A Thief in the Night

chapter Ninety-seven

Prestwicke came at him again, and Malden barely managed to dance away from the flashing knife. He tried bringing Acidtongue around for a slashing cut, but the knife gleamed in the air between them and Malden had to jump back again. Prestwicke drove him toward the gallery, as if he intended to push him over the edge and into the waters below.

Malden had no illusion that he would get off that lightly.

He tried a thrust with Acidtongue, not aimed at Prestwicke’s chest or face, but at his knife hand. The priest darted away more quickly than Malden would have deemed possible. Had Sadu given the little man supernatural powers? The knife came swinging toward him again, and Malden had to jump out of the way.

He was up against the railing of the gallery when thunder cracked over his head.

Despite his peril, Malden glanced upward, and saw a cloud of brown dust flash across the top level of the Vincularium. It obscured the red sun and for a moment darkness descended, making Malden blind.

Then a single stray ray of light illuminated Prestwicke’s knife, not inches from Malden’s throat. He dodged sideways and it missed.

More thunder came from above. Thunder, and a sound of rocks tumbling down the shaft. They fell in the water with tremendous splashes, water surging so high Malden felt its spray on his back. The roar of the water nearly concealed the sound of massive chains creaking and snapping high above.

And then, for the first time since it was put in place, the red sun of the dwarves moved in its artificial heaven.

Malden knew that he needed to drag his eyes away, that he had to watch Prestwicke and keep the assassin at bay—but he found it impossible to not look at the spectacle above. He had never seen destruction on such a massive scale before, and he was dumbstruck, awed by what he beheld.

One of the three chains holding up the red sun had been severed by the explosion. The other two could not hold it in place. It tore loose from its pipes in a great gout of fire that rushed down the central shaft, tongues of flame licking down around Malden and then dissipating so fast he wasn’t even scorched. He looked up and saw the pipes sheared off where they had once entered the crystal sphere. Flames jetted from the loose ends of those pipes, casting a furious dancing light.

Then he saw the sphere itself, dull and empty, fall to smash upon the side of the central shaft. It collided with the wall at high speed, and shattered into a million shards of crystal.

Directly overhead.

“In Sadu’s name,” Prestwicke said, “I shed this blood, for—”

Malden jumped. He had no choice but to leap right toward the priest’s knife—there was no time for anything else. He twisted in midair and the blade passed his jugular by a hairbreadth. He hit the flagstones hard, his own blood flecking the air all around him as he rolled and jumped to his feet. He didn’t stop running.

“Malden,” Prestwicke called, “you cannot escape me.”

The priest didn’t move to follow. He stood still by the railing of the gallery, as if he could simply wait there and Malden would have to return to him.

When a thousand spears of broken crystal fell on him, his eyes went wide. When they pierced his flesh and thudded into the flagstones like frozen lightning bolts, he opened his mouth as if to speak. But then a shard of crystal sliced off the front of his head, obliterating his face, and he moved no more.
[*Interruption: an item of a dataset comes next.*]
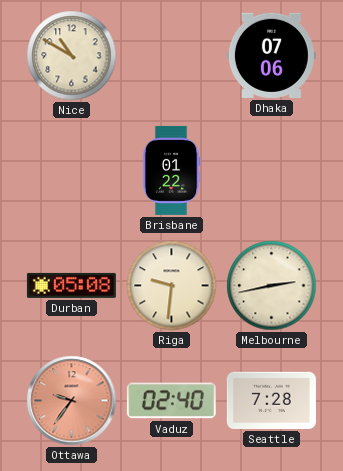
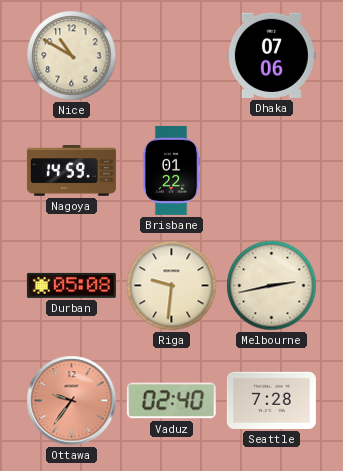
Nagoya: none -> 14:59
Elves were screaming. Cythera called Malden’s name. He heard Croy groaning under a pile of struggling elves, and Slag shouting for him to get away from the gallery, that it wasn’t over.

“No,” Malden said. No, not yet—not like this—not before he could demand to know who’d sent Prestwicke after him. “No. No!”

Prestwicke was dead. There could be no doubt about that. He was impaled in place, still standing on his feet, his arms and his chest transfixed by long shards of crystal. Malden rushed forward and grabbed the priest’s woolen robe. It was wet with blood.

“Who sent you after me?” Malden demanded, frenzied by being cheated this way. “Who was your employer?”

Prestwicke could not answer, of course. But as Malden pulled at the priest’s garment he heard a rattling little sound, like a tiny snare drum. He tore open Prestwicke’s habit and saw a piece of parchment folded neatly against the dead man’s breast. He plucked it free.

Then he ran like every demon in the pit was after him, for he could hear the entire Vincularium shaking itself to pieces above him.